***** 本文 *****

TMFの買い時はいつ?2つのポイントやTMFの株価や配当利回り、長期保有やメリット・デメリットを初心者向けにわかりやすく解説します!
TMFとは
TMF(正式名称:Direxionデイリー20年超米国債ブル3倍ETF)は、ICE U.S. Treasury 20+ Year Bond Indexという指数に連動するレバレッジ型ETFです。
ETFとは上場投資信託と呼ばれる投資信託の一種で、証券取引所で取引される投資信託となっています。
ETFの特徴としては、投資信託に比べて手数料が低い傾向にあることや、リアルタイムでの注文が出来るといった点が挙げられます。
ETFについて詳しく知りたい方は以下の記事をどうぞ!
ICE U.S. Treasury 20+ Year Bond Indexとは
ICE U.S. Treasury 20+ Year Bond Indexは、残存期間が20年を超える米国財務省証券で構成される指数です。
この指数の特徴としては、残存期間が20年を超えるいわゆる米国の超長期国債で構成されていることにあります。
そのため、TMFは米国の超長期国債に投資をするETFであるということになります。
超長期国債の特徴としては、ボラリティ(価格変動の度合い)やリターンが短期国債と比較して高いことなどが挙げられます。

***** データ抜粋 *****

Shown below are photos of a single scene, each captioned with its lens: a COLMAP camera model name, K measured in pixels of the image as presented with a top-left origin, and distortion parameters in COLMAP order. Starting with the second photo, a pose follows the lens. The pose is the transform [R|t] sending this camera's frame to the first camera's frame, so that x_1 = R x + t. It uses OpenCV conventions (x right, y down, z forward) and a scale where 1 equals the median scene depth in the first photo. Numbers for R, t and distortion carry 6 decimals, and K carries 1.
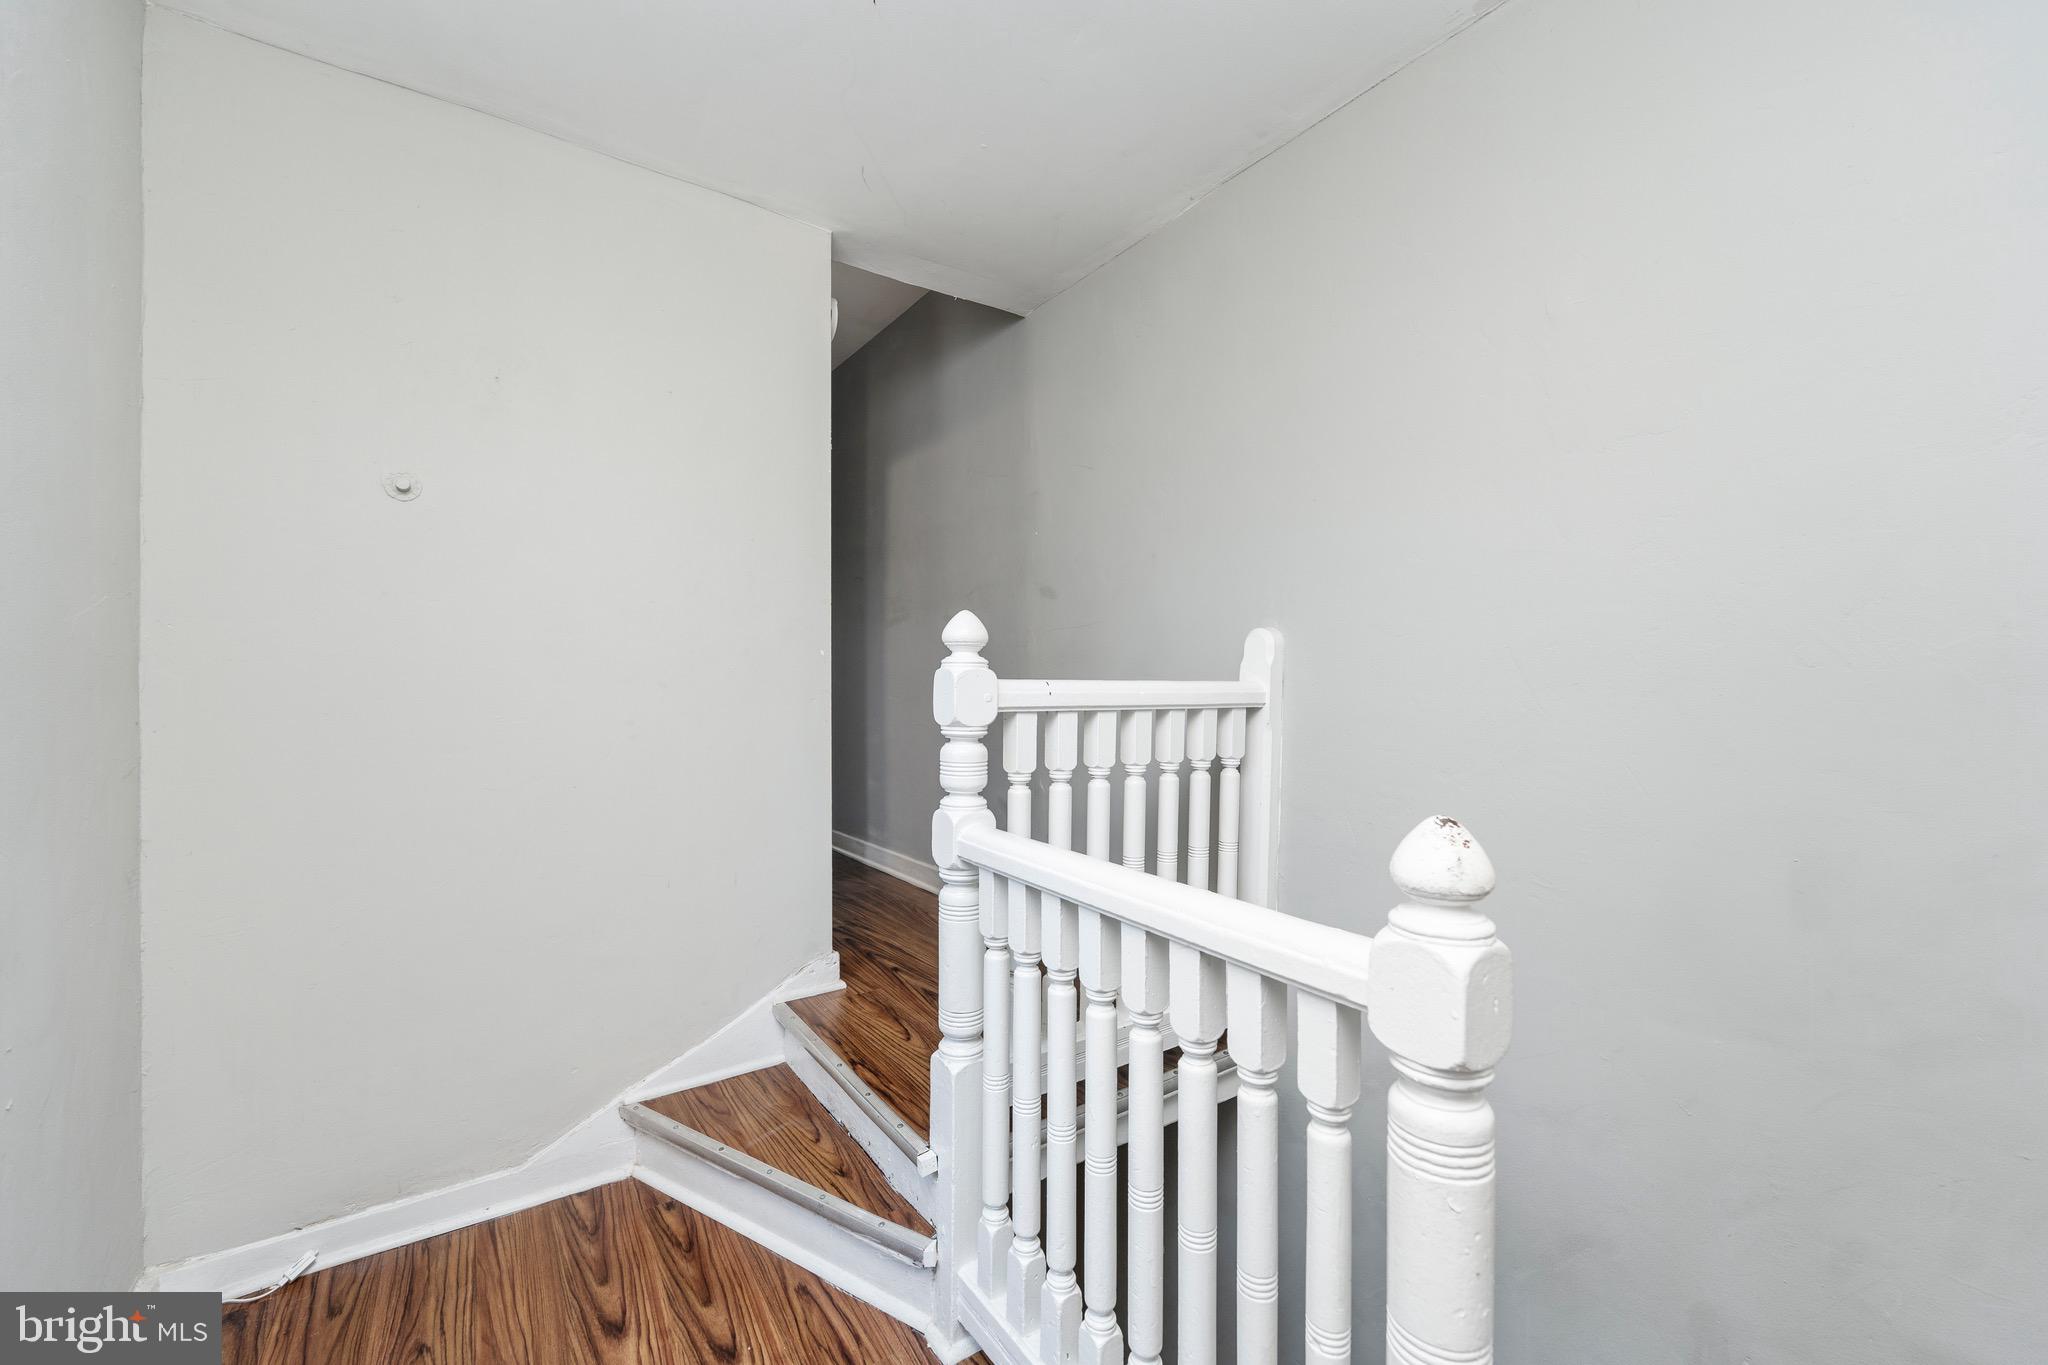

*****

課題の内容>
本文によると、TMFが連動している指数は何という名前ですか? 資料は本文とは別のものです。

解答>
ICE U.S. Treasury 20+ Year Bond Indexです。